Copy exactly, please, the lines of the data from its start through the line containing "FT: Ihre Hauptquellen".
****
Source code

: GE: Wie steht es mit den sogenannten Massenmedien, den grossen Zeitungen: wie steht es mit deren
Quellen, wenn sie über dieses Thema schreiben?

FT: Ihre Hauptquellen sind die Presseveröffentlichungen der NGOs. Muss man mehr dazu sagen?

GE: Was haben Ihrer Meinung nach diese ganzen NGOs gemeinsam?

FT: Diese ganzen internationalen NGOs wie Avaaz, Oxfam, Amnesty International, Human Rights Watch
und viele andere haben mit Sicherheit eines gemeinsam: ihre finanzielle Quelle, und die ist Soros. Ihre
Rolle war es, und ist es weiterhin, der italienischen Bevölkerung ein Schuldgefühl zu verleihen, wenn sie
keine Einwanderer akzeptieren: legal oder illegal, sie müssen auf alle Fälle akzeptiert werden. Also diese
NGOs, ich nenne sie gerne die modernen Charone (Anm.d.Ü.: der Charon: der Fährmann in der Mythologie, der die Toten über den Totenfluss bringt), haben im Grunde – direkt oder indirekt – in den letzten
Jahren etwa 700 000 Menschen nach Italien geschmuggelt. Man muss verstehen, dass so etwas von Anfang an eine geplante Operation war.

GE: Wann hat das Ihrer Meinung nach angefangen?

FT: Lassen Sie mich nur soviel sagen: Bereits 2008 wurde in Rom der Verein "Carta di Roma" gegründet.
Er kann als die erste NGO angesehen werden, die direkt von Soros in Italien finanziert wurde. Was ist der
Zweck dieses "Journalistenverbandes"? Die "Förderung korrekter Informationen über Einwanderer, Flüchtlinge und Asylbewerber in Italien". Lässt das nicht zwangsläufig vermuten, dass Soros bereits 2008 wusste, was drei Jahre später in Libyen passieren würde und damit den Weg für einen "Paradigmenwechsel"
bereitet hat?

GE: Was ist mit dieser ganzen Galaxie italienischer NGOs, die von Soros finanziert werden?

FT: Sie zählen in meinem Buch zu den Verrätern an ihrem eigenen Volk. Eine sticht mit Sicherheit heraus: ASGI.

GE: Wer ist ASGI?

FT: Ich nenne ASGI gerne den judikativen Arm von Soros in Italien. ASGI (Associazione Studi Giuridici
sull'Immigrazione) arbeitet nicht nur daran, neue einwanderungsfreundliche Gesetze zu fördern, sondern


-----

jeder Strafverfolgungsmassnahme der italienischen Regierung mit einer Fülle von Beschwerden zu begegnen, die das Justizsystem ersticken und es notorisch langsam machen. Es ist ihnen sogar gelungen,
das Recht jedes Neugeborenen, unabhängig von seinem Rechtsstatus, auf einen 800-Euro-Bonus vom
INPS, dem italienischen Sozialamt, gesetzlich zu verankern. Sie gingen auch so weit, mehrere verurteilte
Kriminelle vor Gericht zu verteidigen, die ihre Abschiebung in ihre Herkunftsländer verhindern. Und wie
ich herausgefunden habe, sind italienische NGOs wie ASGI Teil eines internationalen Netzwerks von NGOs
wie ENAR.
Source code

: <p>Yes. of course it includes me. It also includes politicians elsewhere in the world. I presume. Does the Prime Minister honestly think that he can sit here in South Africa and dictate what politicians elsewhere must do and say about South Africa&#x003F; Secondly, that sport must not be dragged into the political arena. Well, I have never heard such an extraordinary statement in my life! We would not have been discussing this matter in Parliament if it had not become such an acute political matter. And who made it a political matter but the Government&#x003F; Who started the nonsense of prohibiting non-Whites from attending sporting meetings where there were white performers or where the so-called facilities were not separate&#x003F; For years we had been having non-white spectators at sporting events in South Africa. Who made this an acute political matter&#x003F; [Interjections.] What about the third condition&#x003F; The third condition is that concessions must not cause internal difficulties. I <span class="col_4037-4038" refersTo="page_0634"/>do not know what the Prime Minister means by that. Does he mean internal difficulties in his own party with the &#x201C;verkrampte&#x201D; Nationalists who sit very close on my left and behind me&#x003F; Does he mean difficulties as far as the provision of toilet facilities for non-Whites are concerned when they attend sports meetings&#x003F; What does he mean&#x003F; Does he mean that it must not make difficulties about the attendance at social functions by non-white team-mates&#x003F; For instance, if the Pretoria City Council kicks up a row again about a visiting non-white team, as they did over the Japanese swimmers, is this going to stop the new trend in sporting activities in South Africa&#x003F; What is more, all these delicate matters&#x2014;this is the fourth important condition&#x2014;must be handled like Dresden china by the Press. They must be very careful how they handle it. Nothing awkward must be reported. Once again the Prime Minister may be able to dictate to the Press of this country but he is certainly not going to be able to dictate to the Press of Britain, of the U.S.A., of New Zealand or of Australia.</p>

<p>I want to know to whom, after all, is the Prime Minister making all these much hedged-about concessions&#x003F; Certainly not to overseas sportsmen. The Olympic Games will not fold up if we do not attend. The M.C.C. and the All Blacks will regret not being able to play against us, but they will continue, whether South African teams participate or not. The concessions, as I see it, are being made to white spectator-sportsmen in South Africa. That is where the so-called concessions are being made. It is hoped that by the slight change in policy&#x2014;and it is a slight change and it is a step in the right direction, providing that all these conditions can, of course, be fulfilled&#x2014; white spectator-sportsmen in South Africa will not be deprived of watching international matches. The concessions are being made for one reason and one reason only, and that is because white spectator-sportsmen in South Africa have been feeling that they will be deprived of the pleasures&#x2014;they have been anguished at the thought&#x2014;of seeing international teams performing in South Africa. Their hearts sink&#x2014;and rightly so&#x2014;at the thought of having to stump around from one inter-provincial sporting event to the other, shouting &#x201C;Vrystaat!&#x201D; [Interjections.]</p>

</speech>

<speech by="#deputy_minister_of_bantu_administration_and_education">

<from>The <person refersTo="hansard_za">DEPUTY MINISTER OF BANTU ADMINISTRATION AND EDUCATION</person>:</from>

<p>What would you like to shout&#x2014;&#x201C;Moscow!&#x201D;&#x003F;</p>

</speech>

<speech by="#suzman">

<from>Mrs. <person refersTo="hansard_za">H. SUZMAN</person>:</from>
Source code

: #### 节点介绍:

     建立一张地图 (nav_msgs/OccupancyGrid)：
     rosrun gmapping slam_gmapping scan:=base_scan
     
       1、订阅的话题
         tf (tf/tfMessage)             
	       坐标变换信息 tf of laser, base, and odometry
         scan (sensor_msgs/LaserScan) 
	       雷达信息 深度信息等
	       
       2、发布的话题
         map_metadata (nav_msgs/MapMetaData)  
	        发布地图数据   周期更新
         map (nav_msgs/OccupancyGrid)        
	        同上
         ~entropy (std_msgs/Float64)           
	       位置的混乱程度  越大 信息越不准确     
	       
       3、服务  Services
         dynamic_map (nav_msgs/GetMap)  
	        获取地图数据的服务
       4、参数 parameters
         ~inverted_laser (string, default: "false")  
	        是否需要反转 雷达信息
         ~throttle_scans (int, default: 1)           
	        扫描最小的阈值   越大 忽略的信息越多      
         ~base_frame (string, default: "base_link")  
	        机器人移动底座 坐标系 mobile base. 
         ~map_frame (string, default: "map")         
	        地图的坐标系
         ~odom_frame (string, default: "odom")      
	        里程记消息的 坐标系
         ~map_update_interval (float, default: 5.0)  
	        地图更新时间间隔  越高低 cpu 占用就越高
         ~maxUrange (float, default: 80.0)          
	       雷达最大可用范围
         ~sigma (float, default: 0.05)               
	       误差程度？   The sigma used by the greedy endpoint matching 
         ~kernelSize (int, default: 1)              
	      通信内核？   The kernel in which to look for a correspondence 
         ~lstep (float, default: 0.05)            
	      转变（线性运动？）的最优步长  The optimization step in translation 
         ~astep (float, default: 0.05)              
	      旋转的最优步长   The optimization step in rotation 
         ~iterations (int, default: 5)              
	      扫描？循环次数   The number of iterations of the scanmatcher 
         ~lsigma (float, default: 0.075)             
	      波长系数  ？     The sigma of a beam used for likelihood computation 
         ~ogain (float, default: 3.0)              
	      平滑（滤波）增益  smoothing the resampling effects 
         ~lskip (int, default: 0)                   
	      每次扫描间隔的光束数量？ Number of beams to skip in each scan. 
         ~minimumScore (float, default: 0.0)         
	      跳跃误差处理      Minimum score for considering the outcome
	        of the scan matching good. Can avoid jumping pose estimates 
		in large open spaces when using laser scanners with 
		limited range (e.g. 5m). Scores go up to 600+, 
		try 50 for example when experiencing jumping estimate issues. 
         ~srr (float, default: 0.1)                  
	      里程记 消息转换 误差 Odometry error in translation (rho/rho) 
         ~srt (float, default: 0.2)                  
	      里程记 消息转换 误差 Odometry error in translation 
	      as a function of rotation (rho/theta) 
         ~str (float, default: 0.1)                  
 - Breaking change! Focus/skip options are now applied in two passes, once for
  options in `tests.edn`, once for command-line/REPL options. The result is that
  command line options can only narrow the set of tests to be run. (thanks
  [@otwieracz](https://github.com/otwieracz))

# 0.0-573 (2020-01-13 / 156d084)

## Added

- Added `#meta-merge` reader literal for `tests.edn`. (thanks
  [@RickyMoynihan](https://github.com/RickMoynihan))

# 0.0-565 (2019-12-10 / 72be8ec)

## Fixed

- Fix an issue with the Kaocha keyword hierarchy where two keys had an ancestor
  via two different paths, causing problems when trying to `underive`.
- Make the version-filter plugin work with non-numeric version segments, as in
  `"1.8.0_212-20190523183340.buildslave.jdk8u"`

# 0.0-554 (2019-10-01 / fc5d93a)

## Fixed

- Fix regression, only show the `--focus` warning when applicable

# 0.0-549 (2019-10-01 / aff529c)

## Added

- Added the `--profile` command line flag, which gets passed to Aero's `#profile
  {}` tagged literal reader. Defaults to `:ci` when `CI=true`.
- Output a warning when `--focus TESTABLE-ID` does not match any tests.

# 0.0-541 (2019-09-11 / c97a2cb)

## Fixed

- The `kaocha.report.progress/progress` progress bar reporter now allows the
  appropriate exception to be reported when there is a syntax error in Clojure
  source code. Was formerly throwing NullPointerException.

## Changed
****
» **Final answer**
Source code

: GE: Wie steht es mit den sogenannten Massenmedien, den grossen Zeitungen: wie steht es mit deren
Quellen, wenn sie über dieses Thema schreiben?

FT: Ihre Hauptquellen sind die Presseveröffentlichungen der NGOs. Muss man mehr dazu sagen?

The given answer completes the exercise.